AT 9:20 AM ET (1320 GMT), U.S. crude futures traded 4.1% higher at $17.18 a barrel, off an intra-day high of $17.95, while the international benchmark Brent contract rose 1.9% to $21.74.
Despite these gains, prices are heading for their eighth weekly loss in nine, with Brent on course for a loss of over 25% this week and U.S. crude set for a fall of well over 10%. Both blends are still down by over 60% from the start of the year.
Helping the tone Friday is the belief that the Trump administration will come to the aid of the industry in the U.S., despite the potential for political opposition from the Democratic Party.
“One of the components we’re looking at is providing a lending facility for the industry,” Mnuchin told Bloomberg News on Thursday. “We’re looking at a lot of different options and we have not made any conclusions.”
President Donald Trump pledged to make funds available to oil companies on Tuesday, tweeting a promise to ensure “these very important companies and jobs will be secured long into the future.”

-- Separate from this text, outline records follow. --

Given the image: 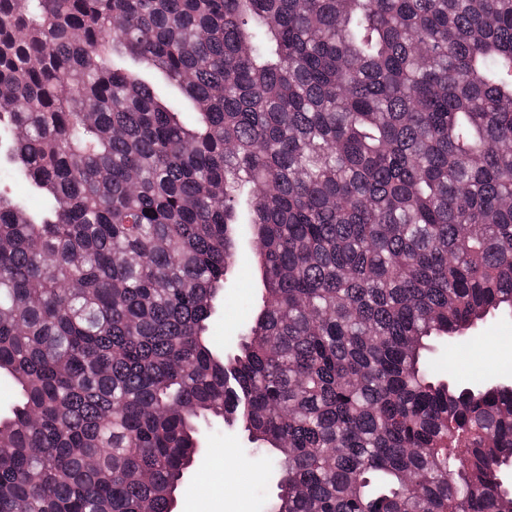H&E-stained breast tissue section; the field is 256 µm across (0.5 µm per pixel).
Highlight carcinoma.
I'll return each mask as SVG.
<instances>
[{
  "mask_svg": "<svg viewBox=\"0 0 512 512\" xmlns=\"http://www.w3.org/2000/svg\"><path fill=\"white\" fill-rule=\"evenodd\" d=\"M507 144L512 0H0V512H170L224 426L270 512H512V389L435 371L512 317ZM9 196L23 204L28 211L36 213L41 211L40 196L25 181H12L7 187ZM254 253L255 249L250 243L241 247L229 276V288L224 289V294L216 303L207 336L217 350L225 352L235 346L242 324L249 321L257 312L261 284Z\"/></svg>",
  "mask_w": 512,
  "mask_h": 512,
  "instance_id": "1",
  "label": "carcinoma"
}]
</instances>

In an illustration of the pain in the sector, Continental Resources, the largest oil producer in North Dakota, stopped all drilling and shut in most of its wells in the state's Bakken shale field, Reuters reported, citing people familiar with the situation.

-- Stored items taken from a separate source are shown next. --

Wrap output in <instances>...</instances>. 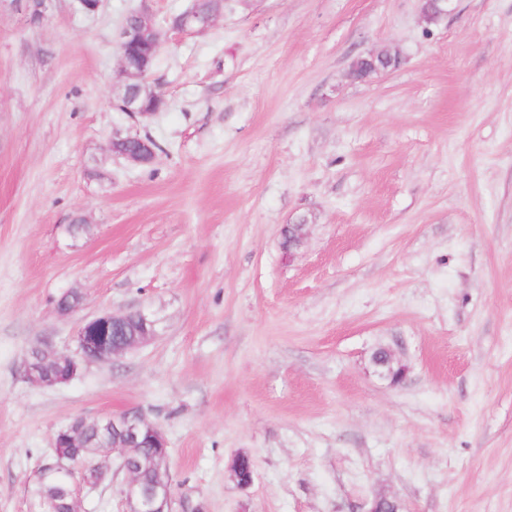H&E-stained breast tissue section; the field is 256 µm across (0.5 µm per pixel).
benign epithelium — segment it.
<instances>
[{
  "label": "benign epithelium",
  "instance_id": "7a95c632",
  "mask_svg": "<svg viewBox=\"0 0 512 512\" xmlns=\"http://www.w3.org/2000/svg\"><path fill=\"white\" fill-rule=\"evenodd\" d=\"M7 2L34 25H42L49 19L50 0ZM148 2L142 0L141 6L125 17L116 36L119 83L115 105L135 121L151 116L147 111L148 99H155V107L158 109L166 102L165 95L148 82L149 70L130 63V52L138 51L147 58L160 46L155 15ZM216 19L215 15L200 19L196 13L186 10L172 18L170 28L178 33L203 34L214 25ZM107 151L135 165L150 164L156 156L152 140L137 134L113 135L107 144ZM141 319L139 335L132 338L112 337V331L124 323L123 313L105 312L85 321L75 336L76 350L73 354L59 350L49 341L44 342L41 356L26 360V378L37 386L54 387L69 383L77 375L82 360L103 364L112 362L156 335L154 322L144 314ZM95 422L99 453L98 461L90 471L82 466L75 468L71 465L69 449L78 444V433L72 428L59 431L52 442L55 469L68 475L62 489V498L67 500L68 512H78L77 503L82 486L92 488L104 483L111 484L118 473L124 474L123 482L117 485V492L127 507L126 512H178L169 474L168 442L164 432L136 409L97 417ZM146 442L157 451V462L151 465L157 477L149 487L140 483L142 465L134 454L135 449ZM241 470L242 457L239 456L233 462V474L240 486L248 488L254 482L255 470L247 467L244 476Z\"/></svg>",
  "mask_w": 512,
  "mask_h": 512
}]
</instances>
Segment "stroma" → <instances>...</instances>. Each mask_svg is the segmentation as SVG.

Also affecting the current price action is that retail brokerages have taken action to stop clients building new positions in both benchmarks, while some have also raised margin requirements.
“Given the extreme and unpredictable volatility in the markets, we are taking action to protect our smaller clients and make sure they are aware of the risks they are assuming,” Reuters quoted a spokesman for brokerage INTL FCStone as saying.
Still, any gains are likely to be tenuous as the market remains severely oversupplied, prompting worries about a lack of storage space.
Wednesday’s EIA report showed U.S. crude inventories rose by 15 million barrels last week to 518.6 million barrels, the fourth consecutive week where inventories have grown by more than 10 million barrels, and close to the all-time record of 535 million barrels set in 2017.
Additionally, China has a total of 1,300 million barrels in commercial and strategic crude inventory, according to Sanford Bernstein, and will struggle to maintain current import levels without exceeding this storage capacity. It thus expects the market to stay oversupplied in the second quarter of this year.
Separately, Russian news agencies reported that the country kept its oil output unchanged through last week, rather than accelerate cuts agreed with OPEC and others earlier in the month. Those cuts are scheduled to start in May.